● Required action
Please condense the paragraph beginning "An important feature of parent-child relationships" in the parent-child conflict article below, keeping its main facts.

● Extract to read
---
Reducing Parent-Child Conflict

Parent-child conflict occurs for many reasons. When it does occur, the entire family can be thrown into emotional turmoil. Resolving a parent-child conflict requires the participation of everyone involved.

Communication is a very beneficial tool in resolving conflict. When parenting, we need to listen to our kids and consider their input. Understanding why parent-child conflict occurs and how to resolve it can help bring harmony back to the entire family.

An important feature of parent-child relationships that affects the negativity of conflicts is that the relationships are not voluntary (i.e., kids do not pick their moms and dads). Like marriage partners, moms and dads and their children develop considerable intimacy. More so than spouses, however, moms and dads and their kids are "bound" in a family relationship, which can serve to intensify serious conflicts between them. Family disputes often represent underlying relational struggles regarding power or intimacy.

Regardless of the "involuntary" nature of parent-child relationships, family conflict has the potential to positively impact kids in the long-run. Childhood conflict interactions can contribute positively to personal and social development because the child is learning conflict resolution skills (assuming the parent is modeling such skills during and after conflict arises).

In addition, moms and dads can develop their negotiation skills in conflicts with their kids. To garner such positive rewards from conflict interactions, family members need two basic skills for conflict management: (a) flexibility versus rigidity and (b) the ability to manage conflict without escalating the severity of the problem.

I am often asked, “What is the best way to reduce conflict with my children?” The #1 thing parents can do to reduce conflict is to teach “self-reliance.” How? By giving them age-appropriate amounts of freedom.

Honor your kid’s need for freedom and exploration while teaching him/her to be safe. After all, you want your son or daughter to develop the ability to survive and thrive without you someday. You are not going to be around forever. You should want your youngster to safely and responsibly handle ever-increasing freedom. Thus, slowly increase the freedom you give your youngster while you teach her/him how to handle that additional freedom.

Your parenting job is to teach your kids to satisfy their need for freedom while you satisfy your need for keeping them safe. This is the process that helps moms and dads and kids handle their inherent conflict. (As an important side-note, safety always comes before freedom, which means that children will not always be able to do what they want if the parent views it as unsafe).

So the next time you get into an argument with your adolescent who wants permission to attend a birthday party that you are worried about, or your 10-year-old wants to go a movie with a friend without adult supervision, or your 3-year-old wants to wander further away from the front porch than you feel comfortable with, take a moment to remember the inherent conflict between you and your youngster.

Is it possible for you to teach your youngster how to handle a little more freedom safely? Can you stretch the limit of what feels safe and comfortable for you, just a little? Take a chance of granting a little more freedom for your kids so that they can stretch their wings and learn to be safe with more freedom. This is fostering the development of self-reliance!
---
Stored entries:
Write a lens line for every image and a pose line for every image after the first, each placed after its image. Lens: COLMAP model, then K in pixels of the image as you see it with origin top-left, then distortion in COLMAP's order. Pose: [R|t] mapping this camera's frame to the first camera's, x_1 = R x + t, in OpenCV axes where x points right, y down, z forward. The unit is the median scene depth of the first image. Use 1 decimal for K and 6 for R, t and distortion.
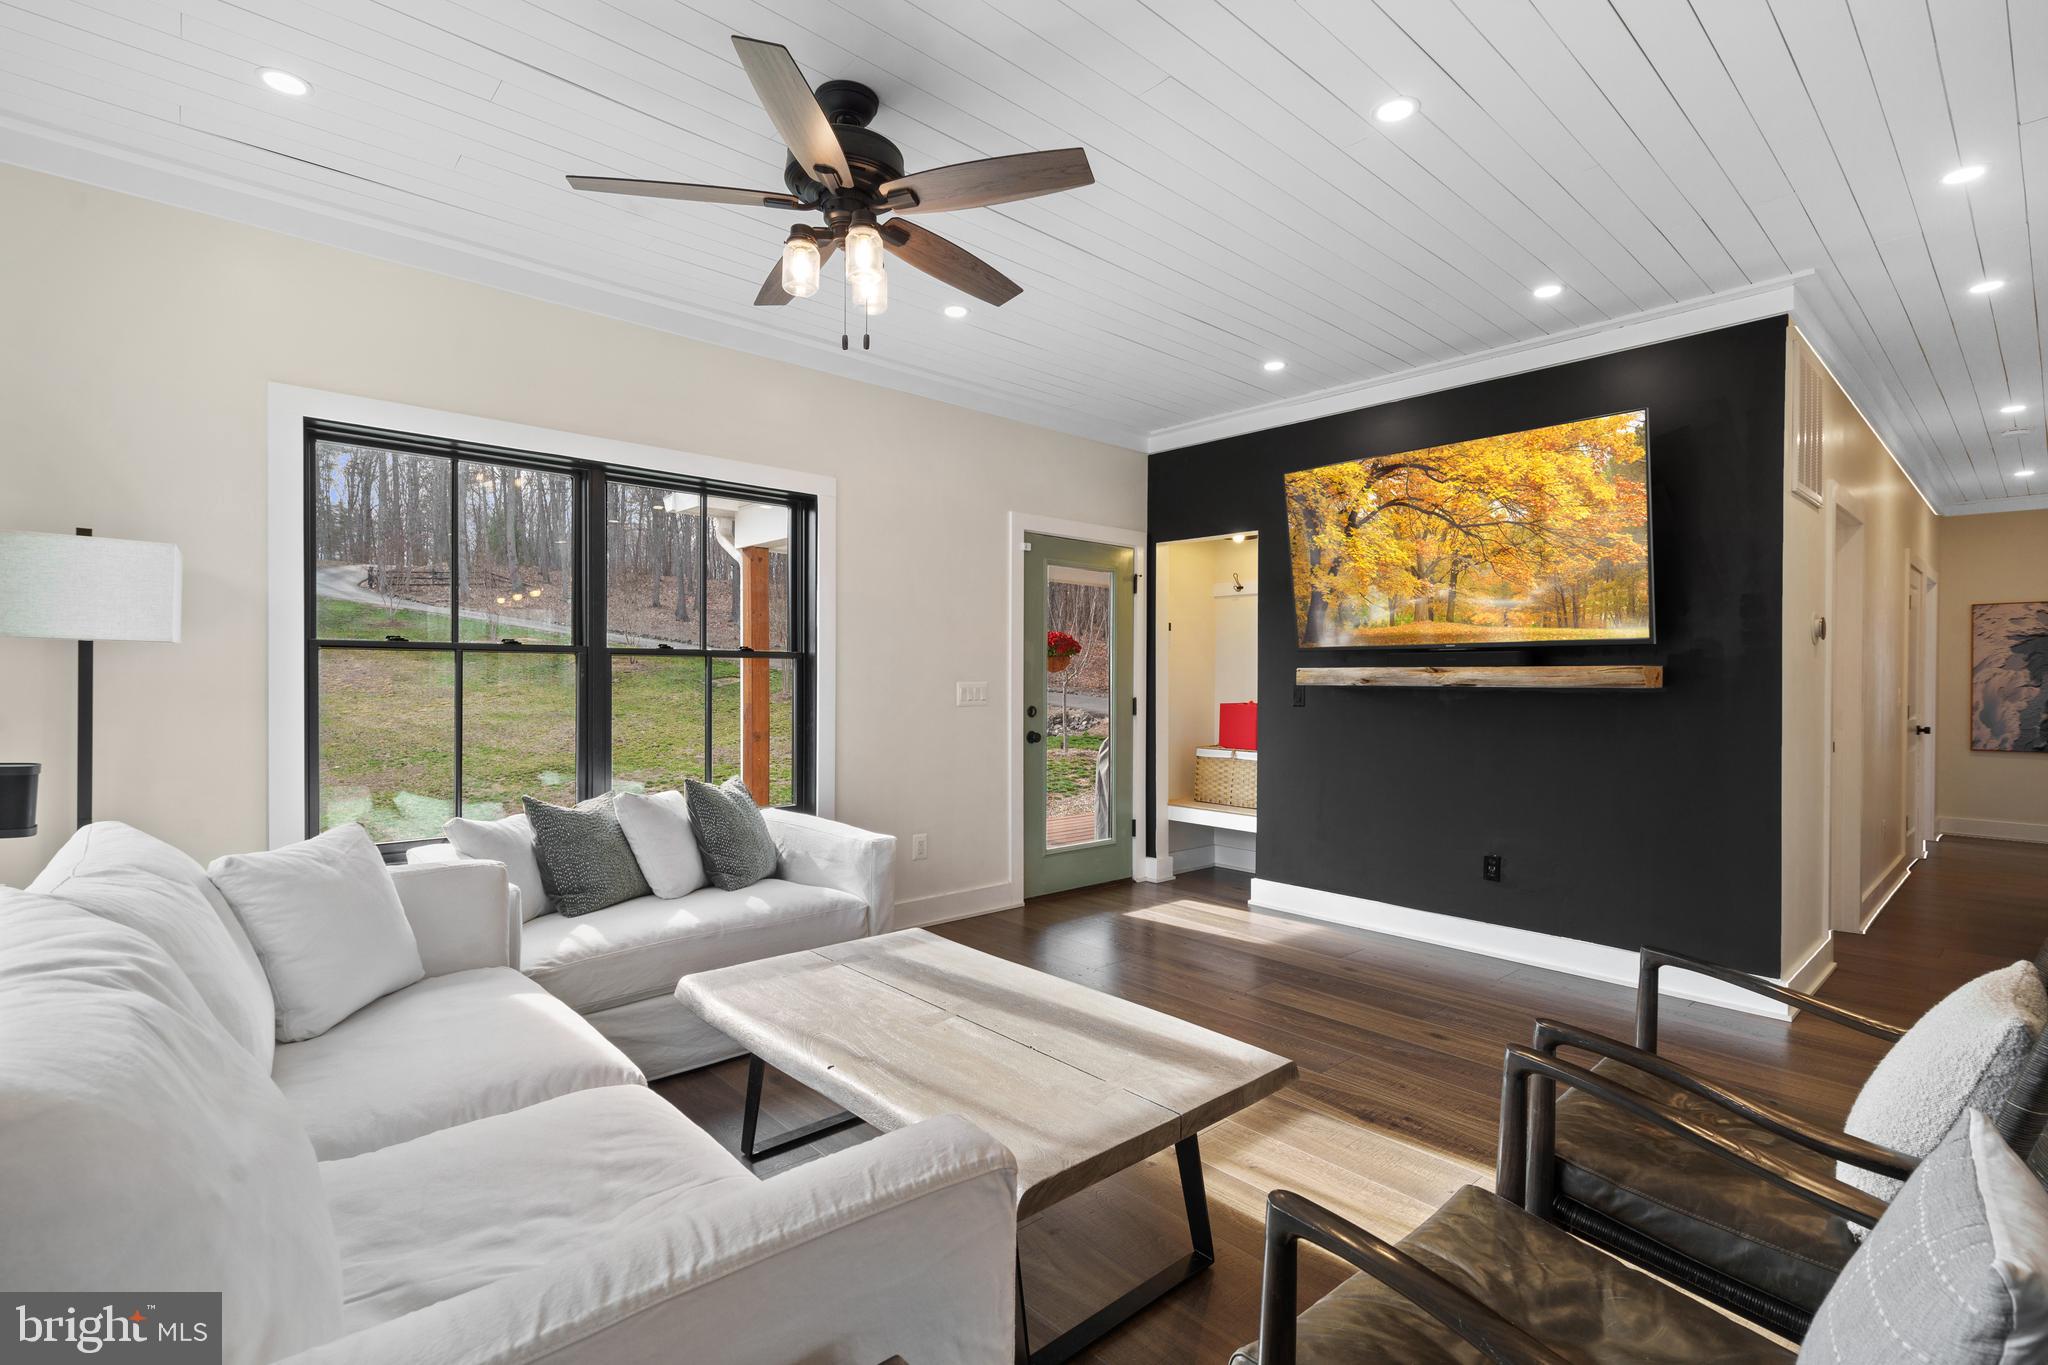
lens RADIAL K [[932.5, 0, 1024.0], [0, 932.5, 682.5], [0, 0, 1]] dist [-0.001228, -0.000611]
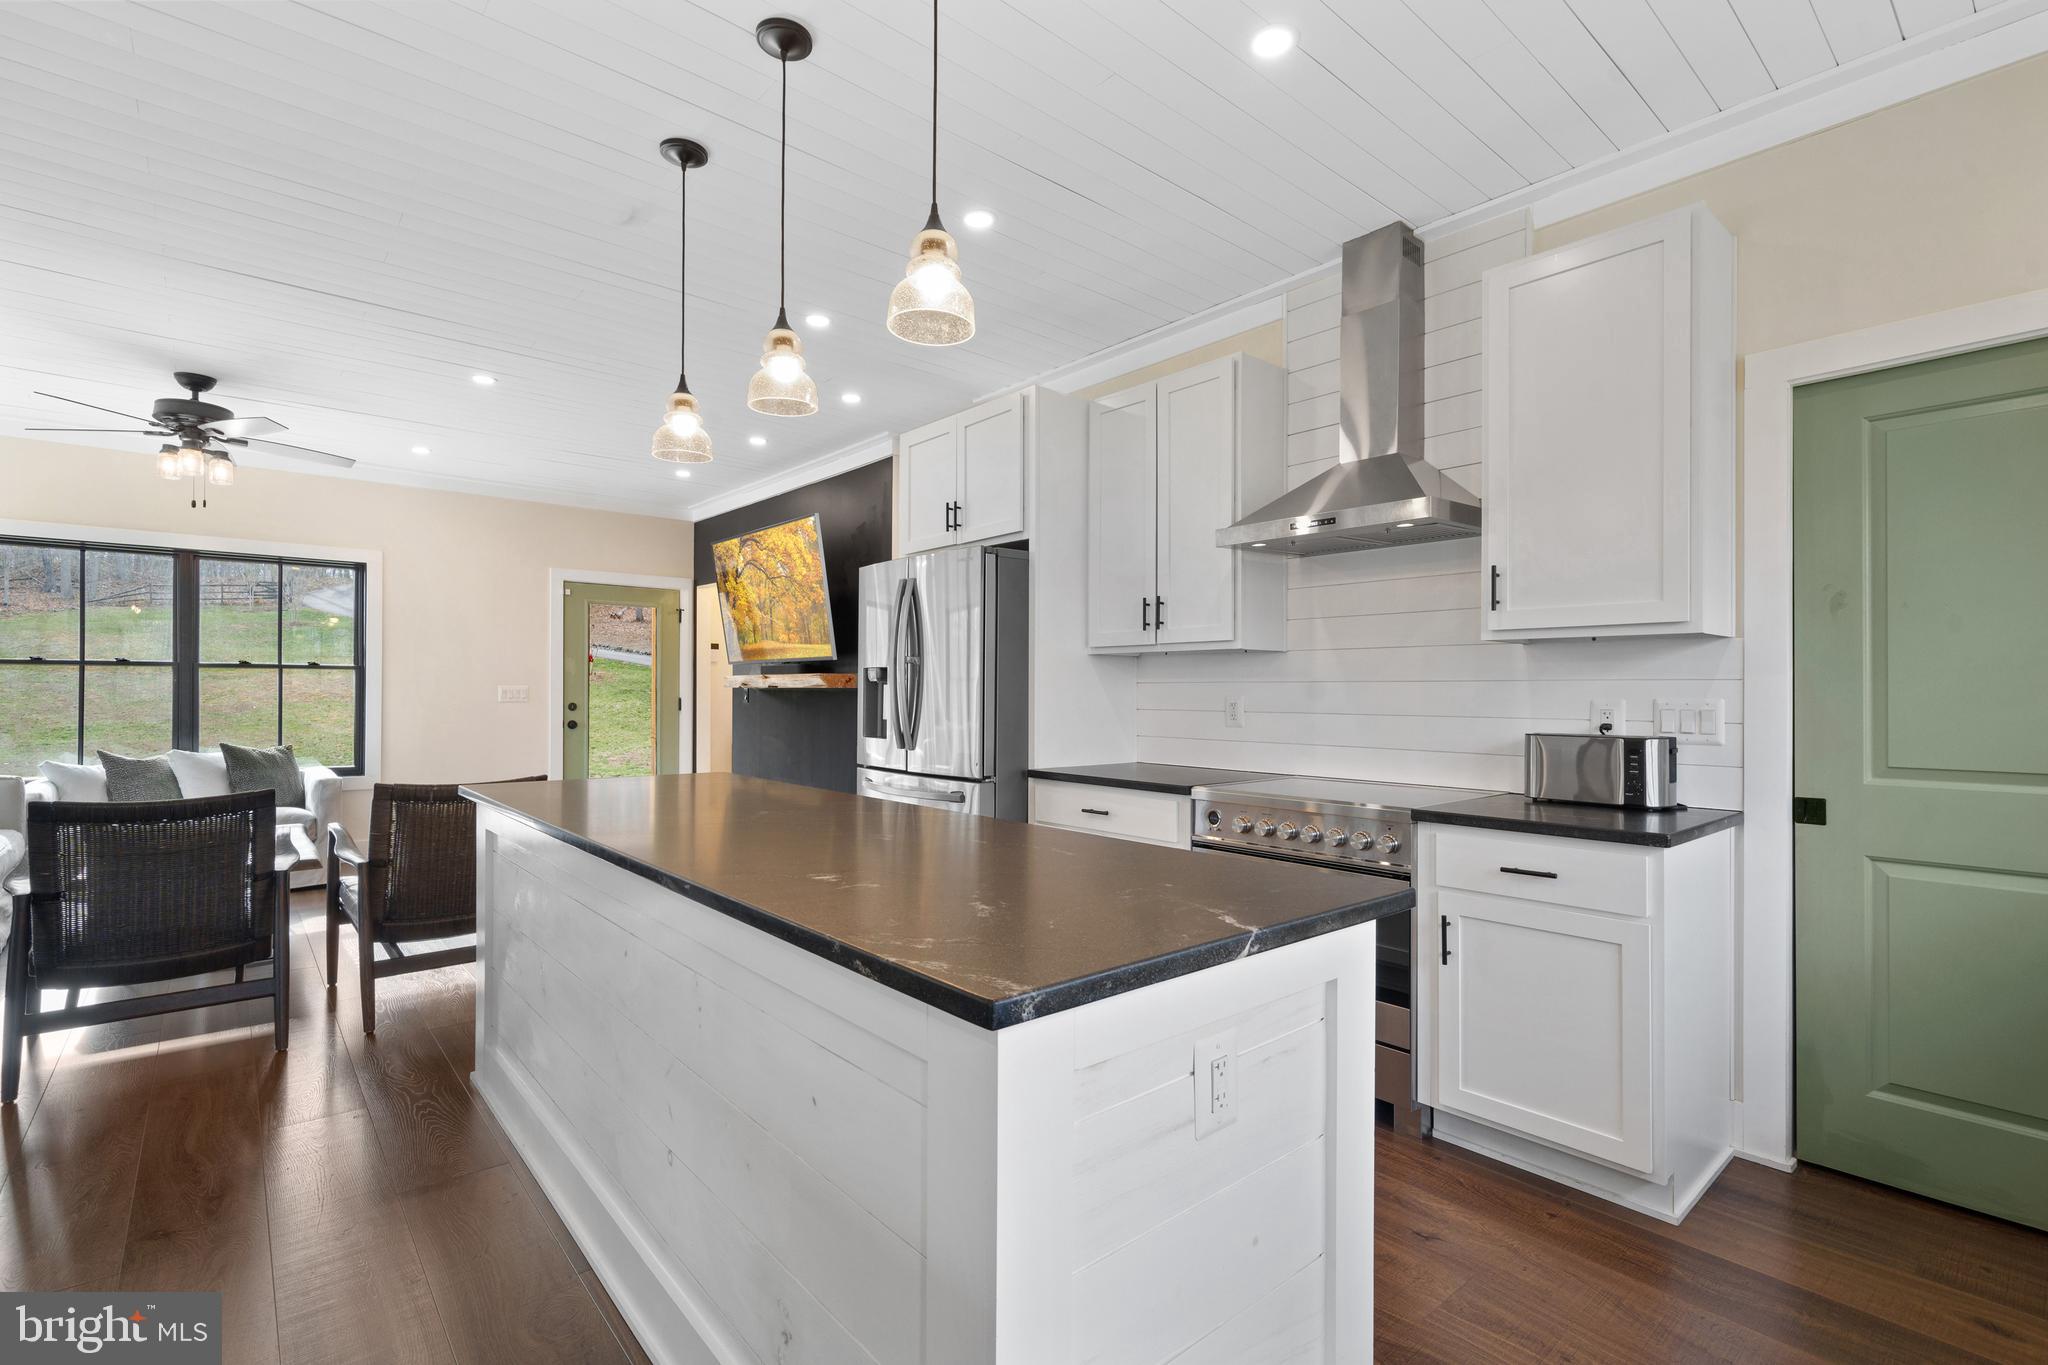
lens RADIAL K [[932.5, 0, 1024.0], [0, 932.5, 682.5], [0, 0, 1]] dist [-0.001228, -0.000611]
pose [[0.999392, -0.001469, -0.034842, 0.832785], [0.001031, 0.999920, -0.012579, 0.014228], [0.034858, 0.012536, 0.999314, -0.445730]]
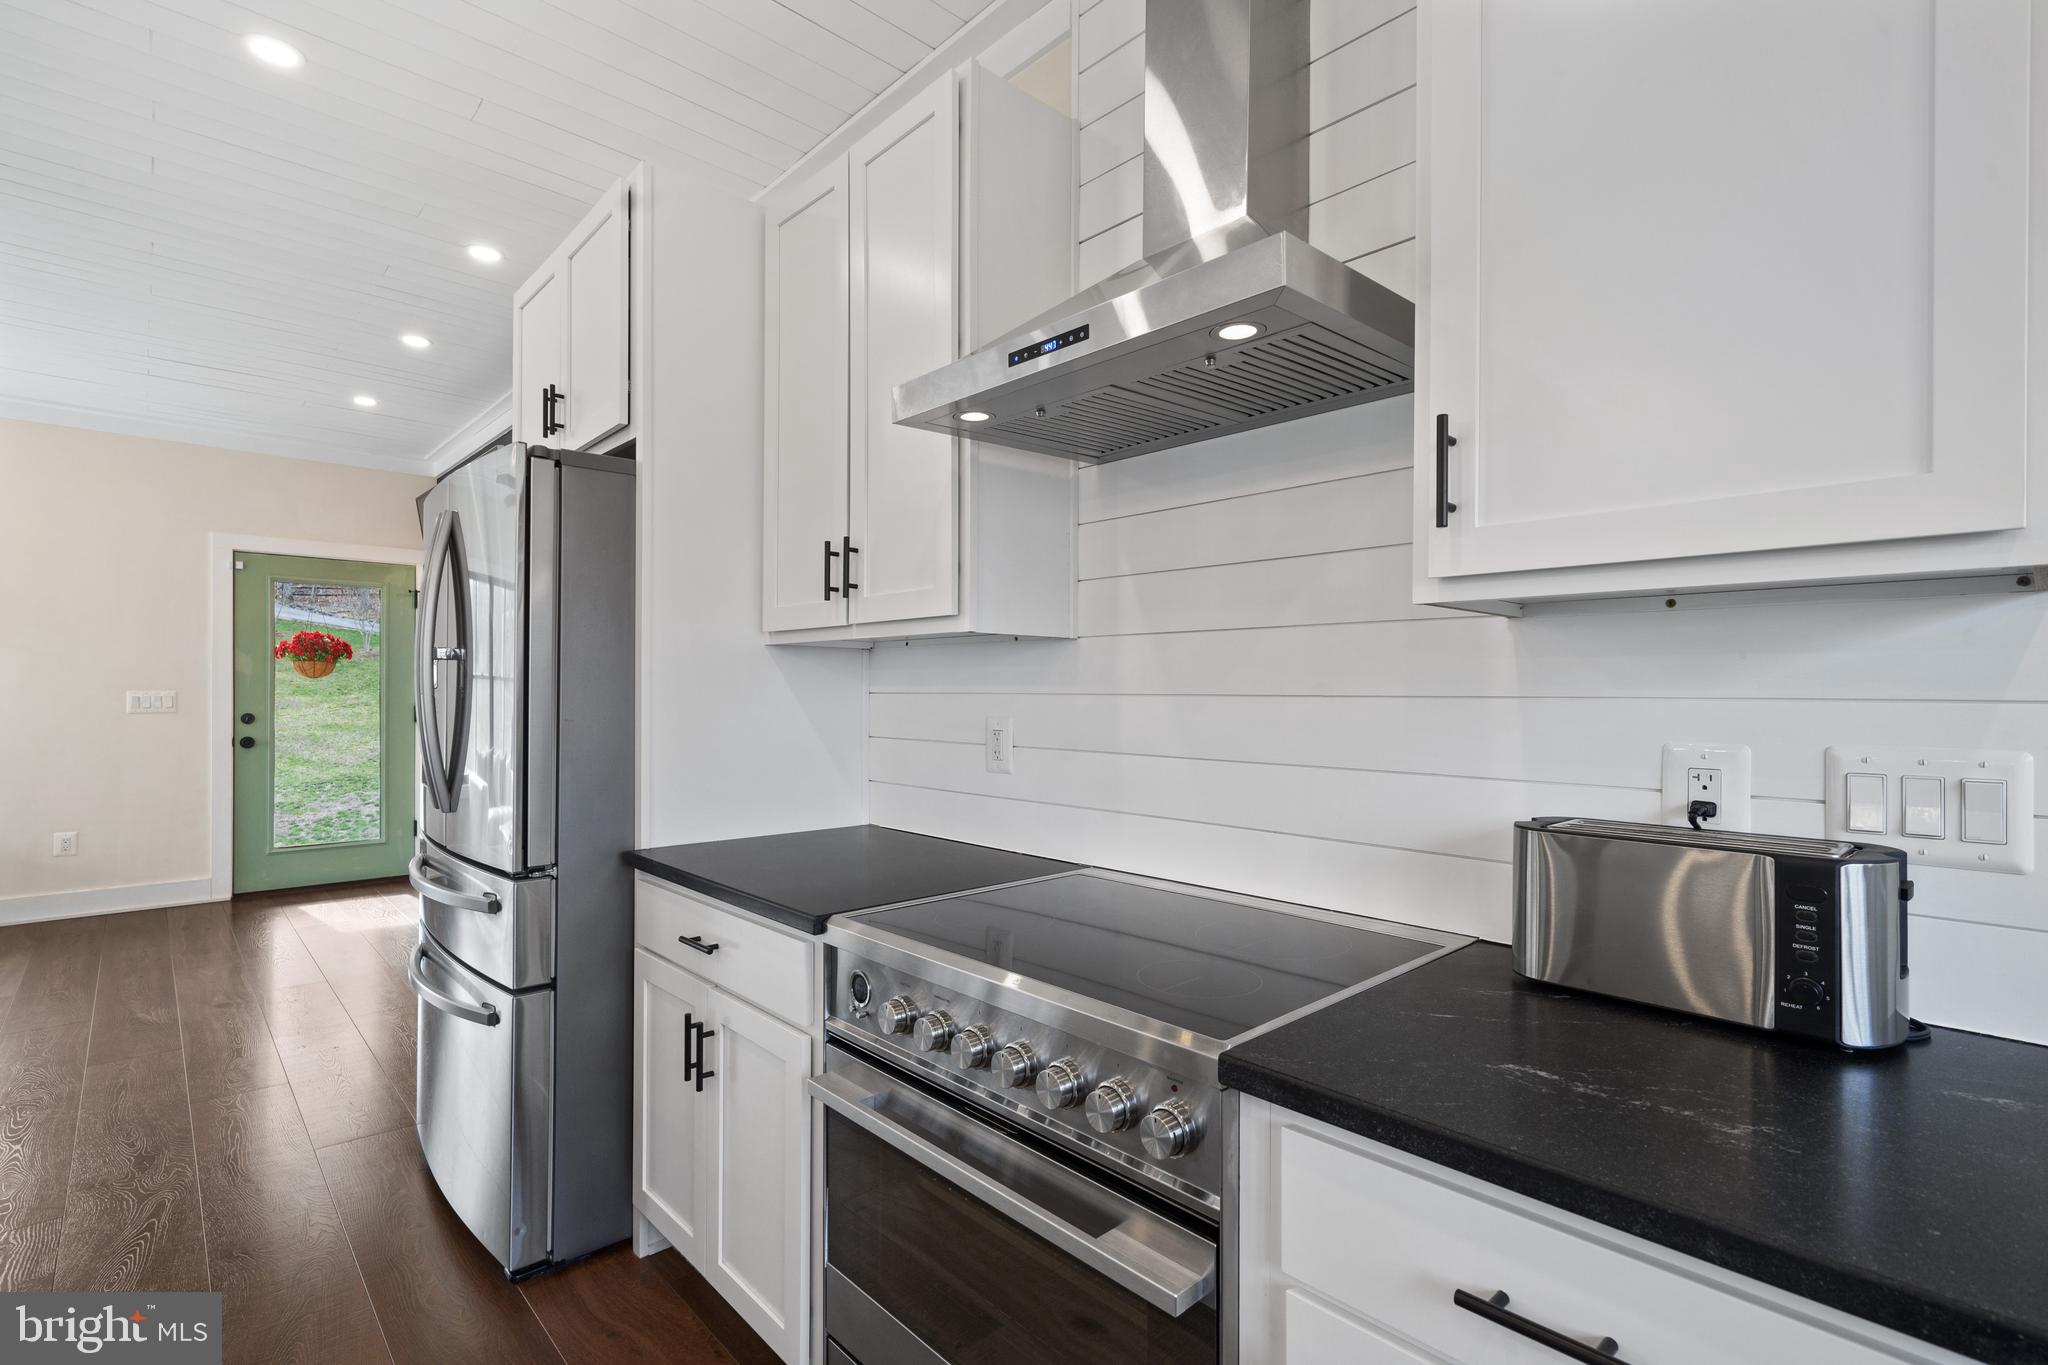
lens RADIAL K [[946.1, 0, 1028.3], [0, 946.1, 687.6], [0, 0, 1]] dist [-0.000326, 0.000042]
pose [[0.999966, -0.001997, 0.007940, 0.994988], [0.002040, 0.999984, -0.005325, 0.003721], [-0.007929, 0.005341, 0.999954, -0.101354]]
---
● Problem solution
Parent-child relationships are not voluntary, since kids do not choose their parents, and this affects how negative their conflicts become. As with spouses, parents and children develop considerable intimacy. But they are even more "bound" in the family relationship, which can intensify serious conflicts. Family disputes often reflect underlying struggles over power or intimacy.